Kültür, gerçek kültür, radikal ve dönüştürücüdür. İçimizin derinliklerinde olanı ifade etme yeteneğine sahiptir. Gerçekliğimize kelimeler verir. Görmemizi olduğu kadar hissetmemizi de sağlıyor. Farklı olan veya ezilenlerle empati kurmamızı sağlar. Çevremizde olup bitenleri açığa çıkarıyor. Gizemi onurlandırır. James Baldwin şunu yazdı:

O halde sanatçının rolü tam olarak o karanlığı aydınlatmak, uçsuz bucaksız ormandaki yolları alevlerle aydınlatmaktır, böylece tüm yaptıklarımızda onun amacını, yani dünyayı güzelleştirmek olan amacını gözden kaçırmayacağız. daha insani bir yaşam alanı.

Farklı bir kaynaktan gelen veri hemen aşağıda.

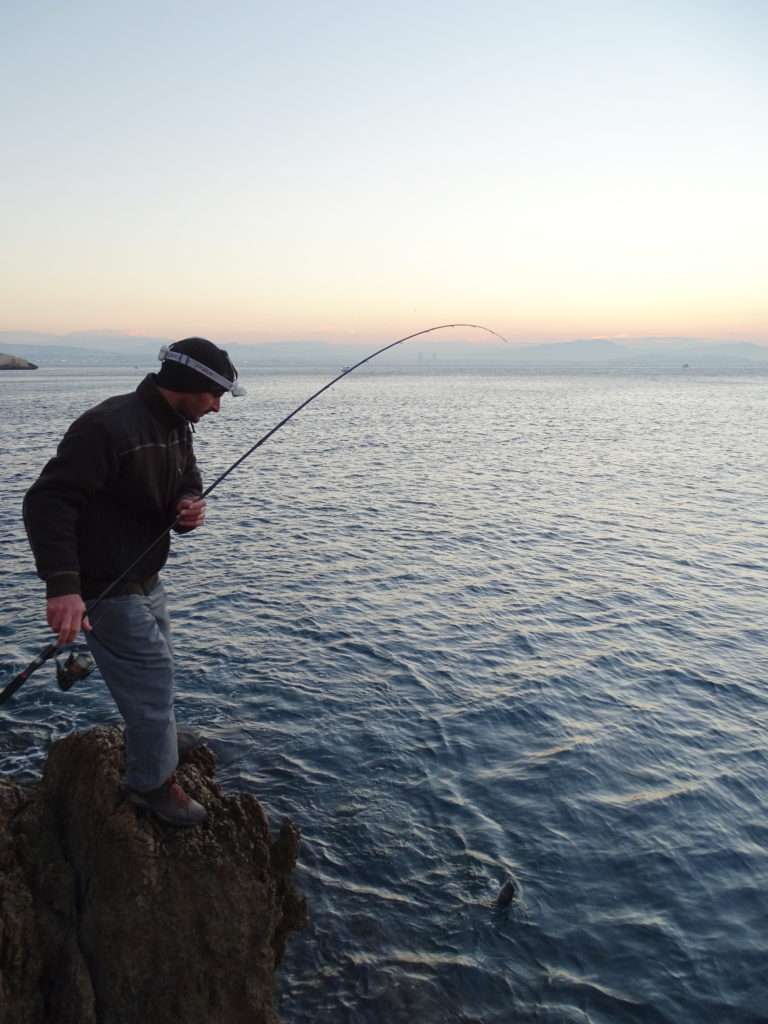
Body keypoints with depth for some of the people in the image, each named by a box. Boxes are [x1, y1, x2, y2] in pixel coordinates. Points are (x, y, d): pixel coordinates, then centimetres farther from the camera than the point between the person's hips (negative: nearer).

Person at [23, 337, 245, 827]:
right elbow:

Sonuçta, sanatçı ve devrimci, işlevlerine göre çalışırlar ve bunun için ödemeleri gereken her türlü bedeli öderler, çünkü her ikisi de bir vizyona sahiptirler ve bu vizyonu takip etmekten çok, kendilerini onun tarafından yönlendirilirken bulurlar. Aksi takdirde, sürdürmek zorunda kaldıkları hayatlara asla katlanamazlar, hatta kucaklayamazlar.

Daha iyi bir toplum inşa edebilir miyiz bilmiyorum. Bir tür olarak hayatta kalıp kalamayacağımızı bile bilmiyorum. Ama bu kurumsal güçlerin bizi boğazımızdan yakaladığını biliyorum. Çocuklarımı da boğazlarından tutuyorlar. Faşistlerle savaşmıyorum çünkü kazanacağım. Faşistlerle savaşıyorum çünkü onlar faşist. Ve bu, bize karşı olan ezici güçlere rağmen, bu yüce çılgınlığı kucaklamamızı, isyan eylemlerinde yaşamın közlerini, belirli bir başarının dışında yatan içsel bir anlamı bulmamızı gerektiren bir mücadeledir. Önce gerçeği kavramak, sonra da bu gerçekliğin bizi felce uğratmasına izin vermeyi reddetmektir. Etrafımızdaki tüm ampirik kanıtlara rağmen, iyiliğin her zaman iyiyi kendine çektiğine, yaşam mücadelesinin her zaman devam ettiğine inanmak saçma bir inanç sıçraması yapmaktır ve bunu tüm inançlardan veya inançsız insanlara söylüyorum. bir yerlerde - nerede olduğunu bilmiyoruz; Budistler buna karma derler ve bu eylemlerle, etrafımızda yeni bir dünyanın ortaya çıktığını göremesek bile, daha iyi bir dünyaya olan inancımızı sürdürürüz.

 

 

Not: Bazen Büyük Dosyaları tarayıcı açmayabilir...İndirerek okumaya Çalışınız.